[Exercise details]:
Reproduce every line of the records below verbatim, keeping the original wording, spelling, and line order.
Records shown: Begin
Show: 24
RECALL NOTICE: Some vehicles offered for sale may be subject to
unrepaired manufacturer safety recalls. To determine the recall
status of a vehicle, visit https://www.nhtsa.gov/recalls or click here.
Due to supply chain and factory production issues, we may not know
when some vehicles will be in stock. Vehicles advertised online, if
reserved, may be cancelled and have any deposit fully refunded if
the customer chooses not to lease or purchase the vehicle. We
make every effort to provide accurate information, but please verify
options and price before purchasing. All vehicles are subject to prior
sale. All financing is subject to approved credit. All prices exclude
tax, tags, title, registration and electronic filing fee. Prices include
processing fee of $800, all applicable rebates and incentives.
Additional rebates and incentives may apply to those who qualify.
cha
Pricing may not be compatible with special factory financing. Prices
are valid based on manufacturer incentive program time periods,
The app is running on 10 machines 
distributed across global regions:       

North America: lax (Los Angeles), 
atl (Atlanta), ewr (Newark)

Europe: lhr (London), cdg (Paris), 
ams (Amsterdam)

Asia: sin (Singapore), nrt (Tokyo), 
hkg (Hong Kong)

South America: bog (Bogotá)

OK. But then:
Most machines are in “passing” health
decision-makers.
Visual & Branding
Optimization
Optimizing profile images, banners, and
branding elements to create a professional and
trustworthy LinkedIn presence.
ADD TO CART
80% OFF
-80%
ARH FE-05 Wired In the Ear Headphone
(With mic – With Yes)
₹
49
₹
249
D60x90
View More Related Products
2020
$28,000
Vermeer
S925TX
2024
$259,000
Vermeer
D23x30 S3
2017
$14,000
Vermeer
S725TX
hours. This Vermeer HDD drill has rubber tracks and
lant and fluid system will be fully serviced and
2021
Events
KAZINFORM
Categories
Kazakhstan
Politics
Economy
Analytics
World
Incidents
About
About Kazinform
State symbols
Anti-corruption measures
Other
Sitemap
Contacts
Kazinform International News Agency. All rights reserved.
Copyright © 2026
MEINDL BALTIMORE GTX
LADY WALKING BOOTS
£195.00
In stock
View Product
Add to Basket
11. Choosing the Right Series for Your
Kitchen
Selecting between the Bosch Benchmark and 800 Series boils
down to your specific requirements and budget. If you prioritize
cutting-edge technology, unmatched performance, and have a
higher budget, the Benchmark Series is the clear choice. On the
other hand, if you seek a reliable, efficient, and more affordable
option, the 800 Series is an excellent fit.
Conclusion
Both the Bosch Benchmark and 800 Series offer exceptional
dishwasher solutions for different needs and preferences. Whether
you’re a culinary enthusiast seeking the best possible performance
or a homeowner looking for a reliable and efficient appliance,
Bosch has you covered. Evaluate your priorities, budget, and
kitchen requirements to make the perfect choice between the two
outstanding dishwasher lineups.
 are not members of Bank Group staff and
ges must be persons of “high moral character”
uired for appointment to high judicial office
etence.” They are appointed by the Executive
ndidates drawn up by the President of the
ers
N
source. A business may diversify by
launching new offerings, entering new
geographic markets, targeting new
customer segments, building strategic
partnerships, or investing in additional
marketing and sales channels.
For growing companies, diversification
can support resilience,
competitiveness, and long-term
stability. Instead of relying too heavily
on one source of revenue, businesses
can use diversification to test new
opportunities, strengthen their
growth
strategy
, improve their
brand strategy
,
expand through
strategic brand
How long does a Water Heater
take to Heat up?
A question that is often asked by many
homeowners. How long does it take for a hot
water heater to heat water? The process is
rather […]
Records shown: End
[Output of the exercise]:
Show: 24
RECALL NOTICE: Some vehicles offered for sale may be subject to
unrepaired manufacturer safety recalls. To determine the recall
status of a vehicle, visit https://www.nhtsa.gov/recalls or click here.
Due to supply chain and factory production issues, we may not know
when some vehicles will be in stock. Vehicles advertised online, if
reserved, may be cancelled and have any deposit fully refunded if
the customer chooses not to lease or purchase the vehicle. We
make every effort to provide accurate information, but please verify
options and price before purchasing. All vehicles are subject to prior
sale. All financing is subject to approved credit. All prices exclude
tax, tags, title, registration and electronic filing fee. Prices include
processing fee of $800, all applicable rebates and incentives.
Additional rebates and incentives may apply to those who qualify.
cha
Pricing may not be compatible with special factory financing. Prices
are valid based on manufacturer incentive program time periods,
The app is running on 10 machines 
distributed across global regions:       

North America: lax (Los Angeles), 
atl (Atlanta), ewr (Newark)

Europe: lhr (London), cdg (Paris), 
ams (Amsterdam)

Asia: sin (Singapore), nrt (Tokyo), 
hkg (Hong Kong)

South America: bog (Bogotá)

OK. But then:
Most machines are in “passing” health
decision-makers.
Visual & Branding
Optimization
Optimizing profile images, banners, and
branding elements to create a professional and
trustworthy LinkedIn presence.
ADD TO CART
80% OFF
-80%
ARH FE-05 Wired In the Ear Headphone
(With mic – With Yes)
₹
49
₹
249
D60x90
View More Related Products
2020
$28,000
Vermeer
S925TX
2024
$259,000
Vermeer
D23x30 S3
2017
$14,000
Vermeer
S725TX
hours. This Vermeer HDD drill has rubber tracks and
lant and fluid system will be fully serviced and
2021
Events
KAZINFORM
Categories
Kazakhstan
Politics
Economy
Analytics
World
Incidents
About
About Kazinform
State symbols
Anti-corruption measures
Other
Sitemap
Contacts
Kazinform International News Agency. All rights reserved.
Copyright © 2026
MEINDL BALTIMORE GTX
LADY WALKING BOOTS
£195.00
In stock
View Product
Add to Basket
11. Choosing the Right Series for Your
Kitchen
Selecting between the Bosch Benchmark and 800 Series boils
down to your specific requirements and budget. If you prioritize
cutting-edge technology, unmatched performance, and have a
higher budget, the Benchmark Series is the clear choice. On the
other hand, if you seek a reliable, efficient, and more affordable
option, the 800 Series is an excellent fit.
Conclusion
Both the Bosch Benchmark and 800 Series offer exceptional
dishwasher solutions for different needs and preferences. Whether
you’re a culinary enthusiast seeking the best possible performance
or a homeowner looking for a reliable and efficient appliance,
Bosch has you covered. Evaluate your priorities, budget, and
kitchen requirements to make the perfect choice between the two
outstanding dishwasher lineups.
 are not members of Bank Group staff and
ges must be persons of “high moral character”
uired for appointment to high judicial office
etence.” They are appointed by the Executive
ndidates drawn up by the President of the
ers
N
source. A business may diversify by
launching new offerings, entering new
geographic markets, targeting new
customer segments, building strategic
partnerships, or investing in additional
marketing and sales channels.
For growing companies, diversification
can support resilience,
competitiveness, and long-term
stability. Instead of relying too heavily
on one source of revenue, businesses
can use diversification to test new
opportunities, strengthen their
growth
strategy
, improve their
brand strategy
,
expand through
strategic brand
How long does a Water Heater
take to Heat up?
A question that is often asked by many
homeowners. How long does it take for a hot
water heater to heat water? The process is
rather […]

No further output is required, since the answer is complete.